No matter what people do, be it write blogs, work for NSA, work for the Government, or the police, or Techdirt, or the military, or in scientific research.
People will cheat, lie, steal, break the law, break the rules, make things up, CENSOR, commit crimes and do other sundry nasty things
It’s what people do !!!
Re: Human condition
Nah, people like that are out…liars.
re: That second one scans like poetry, rather than study results
At a glance, I agree. I’ve no interest in spending more time on the article in question, but for what it’s worth, most number-crunching scientists are not qualified to assess the merits of an article in Qualitative Inquiry.
It’s an academic variation on “you’re a bad person for liking things I don’t like.”
Re: re: That second one scans like poetry, rather than study results
What is a “number-crunching scientist”?
As opposed to a number illiterate scientist?
Re: Re: re: That second one scans like poetry, rather than study results
Unlike you, I don’t assume that all scientists are hung up on trying to be physicists or on playing statistical games. Nor do I assume that no researcher who uses qualitative methods can ever be considered a scientist.
Re: Re: Re: re: That second one scans like poetry, rather than study results
“Unlike you, I don’t assume”
But there you did.
“trying to be physicists or on playing statistical games”
They are not physicists? Why?
Do you understand how math is used to model the physical world?

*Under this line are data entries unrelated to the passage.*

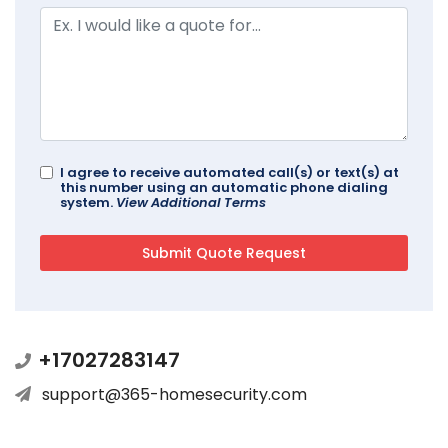
I agree to receive automated call(s) or text(s) at
this number using an automatic phone dialing
system.
View Additional Terms
+17027283147
support@365-homesecurity.com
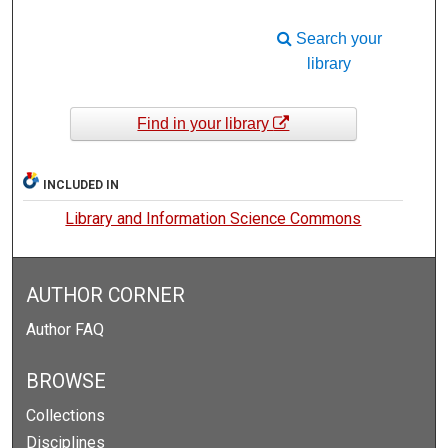
Search your
library
Find in your library
INCLUDED IN
Library and Information Science Commons
AUTHOR CORNER
Author FAQ
BROWSE
Collections
Disciplines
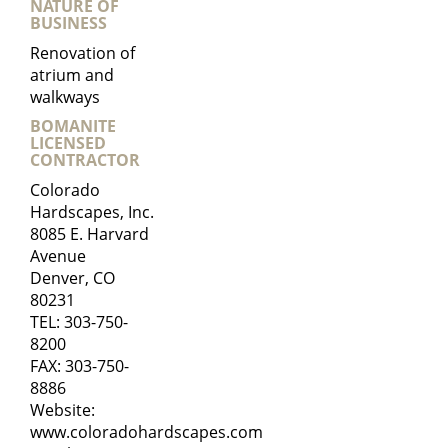
NATURE OF
BUSINESS
Renovation of
atrium and
walkways
BOMANITE
LICENSED
CONTRACTOR
Colorado
Hardscapes, Inc.
8085 E. Harvard
Avenue
Denver, CO
80231
TEL:
303-750-
8200
FAX: 303-750-
8886
Website:
www.coloradohardscapes.com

Not all statistics are used for BS, are you familiar with Nate Silver?
I did not say anything about qualitative methods, I asked about your flippant dismissal of math.
You seem rather defensive, I guess there is a reason for that, but I really do not care.
And we’re supposed to trust science and scientists?
Faith? Nah, forget that old-time religion stuff, man. Science is where it’s at. Science will never steer you wrong…right?